- PROBLEM TO SOLVE -
Copy the data precisely, character for character, and leave out every picture.

- GIVEN RECORDS -
◇ ◇ ◇ ◇ ◇
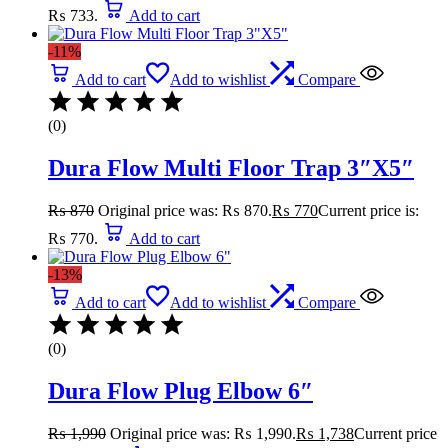
₨ 733.
Add to cart
-11%
Add to cart
Add to wishlist
Compare
(0)
Dura Flow Multi Floor Trap 3″X5″
₨
870
Original price was: ₨ 870.
₨
770
Current price is:
₨ 770.
Add to cart
-13%
Add to cart
Add to wishlist
Compare
(0)
Dura Flow Plug Elbow 6″
₨
1,990
Original price was: ₨ 1,990.
₨
1,738
Current price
◇ ◇ ◇ ◇ ◇
- SOLVED PROBLEM -
₨ 733.
Add to cart
-11%
Add to cart
Add to wishlist
Compare
(0)
Dura Flow Multi Floor Trap 3″X5″
₨
870
Original price was: ₨ 870.
₨
770
Current price is:
₨ 770.
Add to cart
-13%
Add to cart
Add to wishlist
Compare
(0)
Dura Flow Plug Elbow 6″
₨
1,990
Original price was: ₨ 1,990.
₨
1,738
Current price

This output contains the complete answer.